WHAT THE TASK REQUIRES: In your answer, set down the records below exactly as they stand, omitting pictures.

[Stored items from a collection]
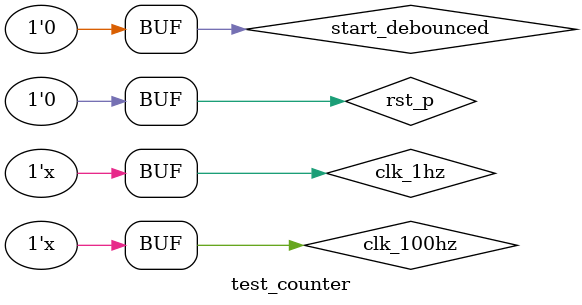
<source format=v>
`timescale 1ns / 1ps


module test_counter();
    reg start_debounced;
    reg rst_p;
    reg clk_1hz;
    reg clk_100hz;
    wire [3:0]digit0;
    wire [3:0]digit1;
    wire [15:0]led;

    top T0 (.start_debounced(start_debounced),.rst_p(rst_p),.clk_1hz(clk_1hz),.clk_100hz(clk_100hz),.digit0(digit0),.digit1(digit1),.led(led));
    initial begin
        clk_1hz = 1;
        clk_100hz = 1;
        start_debounced = 0;
        rst_p = 0;
        #95 rst_p = 1;
             start_debounced = 0;
        #95 rst_p = 0;
        #95 start_debounced = 1;
        #95 start_debounced = 0;
    end
    always begin
        #1 clk_100hz = ~clk_100hz;
    end
    always begin
        #100 clk_1hz = ~clk_1hz;
    end
endmodule

</source>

RESPONSE TO THE EXERCISE:
<source format=v>
`timescale 1ns / 1ps


module test_counter();
    reg start_debounced;
    reg rst_p;
    reg clk_1hz;
    reg clk_100hz;
    wire [3:0]digit0;
    wire [3:0]digit1;
    wire [15:0]led;

    top T0 (.start_debounced(start_debounced),.rst_p(rst_p),.clk_1hz(clk_1hz),.clk_100hz(clk_100hz),.digit0(digit0),.digit1(digit1),.led(led));
    initial begin
        clk_1hz = 1;
        clk_100hz = 1;
        start_debounced = 0;
        rst_p = 0;
        #95 rst_p = 1;
             start_debounced = 0;
        #95 rst_p = 0;
        #95 start_debounced = 1;
        #95 start_debounced = 0;
    end
    always begin
        #1 clk_100hz = ~clk_100hz;
    end
    always begin
        #100 clk_1hz = ~clk_1hz;
    end
endmodule

</source>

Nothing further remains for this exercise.